Everyone who is on this, we will send this out very, very soon. We have to do a little bit of minimal processing on it, and then we will upload it, it’ll be on the Chaplaincy Innovation Lab website. Everybody who registered will get an email that has a link to that recording, and then we will also include all of the handouts that are listed in the controls over there, all of the materials that were mentioned here, the slideshow will be there, the sample scripts, all of that will be included in that message. You’ll have it handy for you.

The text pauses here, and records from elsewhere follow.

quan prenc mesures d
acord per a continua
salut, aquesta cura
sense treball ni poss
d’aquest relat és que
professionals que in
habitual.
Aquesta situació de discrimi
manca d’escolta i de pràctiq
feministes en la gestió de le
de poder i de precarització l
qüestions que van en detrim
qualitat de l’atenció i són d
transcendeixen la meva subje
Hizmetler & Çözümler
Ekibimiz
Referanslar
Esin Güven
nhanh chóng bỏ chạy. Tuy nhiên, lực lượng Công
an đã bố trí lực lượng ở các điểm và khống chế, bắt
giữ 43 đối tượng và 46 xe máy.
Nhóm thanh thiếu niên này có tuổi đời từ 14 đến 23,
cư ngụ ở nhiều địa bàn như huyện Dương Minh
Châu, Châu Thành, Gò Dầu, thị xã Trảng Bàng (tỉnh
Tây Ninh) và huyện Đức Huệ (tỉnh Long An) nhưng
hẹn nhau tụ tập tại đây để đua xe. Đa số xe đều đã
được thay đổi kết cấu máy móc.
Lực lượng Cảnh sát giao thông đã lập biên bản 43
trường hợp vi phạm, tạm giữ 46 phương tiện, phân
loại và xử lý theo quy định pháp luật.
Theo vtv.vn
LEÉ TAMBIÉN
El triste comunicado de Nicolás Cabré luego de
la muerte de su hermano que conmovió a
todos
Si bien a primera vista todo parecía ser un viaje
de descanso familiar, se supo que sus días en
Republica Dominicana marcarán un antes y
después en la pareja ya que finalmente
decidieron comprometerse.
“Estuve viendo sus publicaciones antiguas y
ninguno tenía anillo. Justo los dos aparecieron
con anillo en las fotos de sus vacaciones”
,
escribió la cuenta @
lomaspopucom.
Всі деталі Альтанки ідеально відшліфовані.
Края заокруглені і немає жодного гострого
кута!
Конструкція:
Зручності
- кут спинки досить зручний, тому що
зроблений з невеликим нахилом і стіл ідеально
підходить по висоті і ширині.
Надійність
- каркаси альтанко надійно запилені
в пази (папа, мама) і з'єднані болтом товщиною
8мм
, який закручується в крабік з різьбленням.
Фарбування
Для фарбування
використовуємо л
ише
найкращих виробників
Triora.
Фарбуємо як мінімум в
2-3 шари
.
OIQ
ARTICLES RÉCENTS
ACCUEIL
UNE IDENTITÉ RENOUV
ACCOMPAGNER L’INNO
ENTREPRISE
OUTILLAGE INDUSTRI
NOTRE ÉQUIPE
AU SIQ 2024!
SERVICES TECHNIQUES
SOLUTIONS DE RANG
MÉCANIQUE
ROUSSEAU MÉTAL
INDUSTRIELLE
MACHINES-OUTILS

If you thought this was useful, please do pass it along. Let everyone know that it’s still available. It’ll be on the website indefinitely. We want this to be a resource for everyone, as long as possible. Thank you all for being here. I should ask the panelists; do you have anything else that you’d like to add before we close out?
Well, we will be back together next Tuesday, March 24th at noon, for another one of our town halls. We did one this past Tuesday. It’s just an open space for chaplains to come and talk about what they’re experiencing, what they need to exchange advice.
We’re going to have Donna Mote, who is a disaster chaplain and also the chaplain at Hartsfield Jackson International Airport, which means that she has a lot more free time these days. Eric Skidmore, and Peter Gudaitis, disaster chaplains as well.
RELATED: DONNA MOTE WEBINAR
Some people that have some frontline experience in not necessarily medical crises, but certainly had to deal with moments of extreme needs. Please do join us. The registration link is on our website, and we hope to see you next week.
Thank you all for joining us. Have a great afternoon.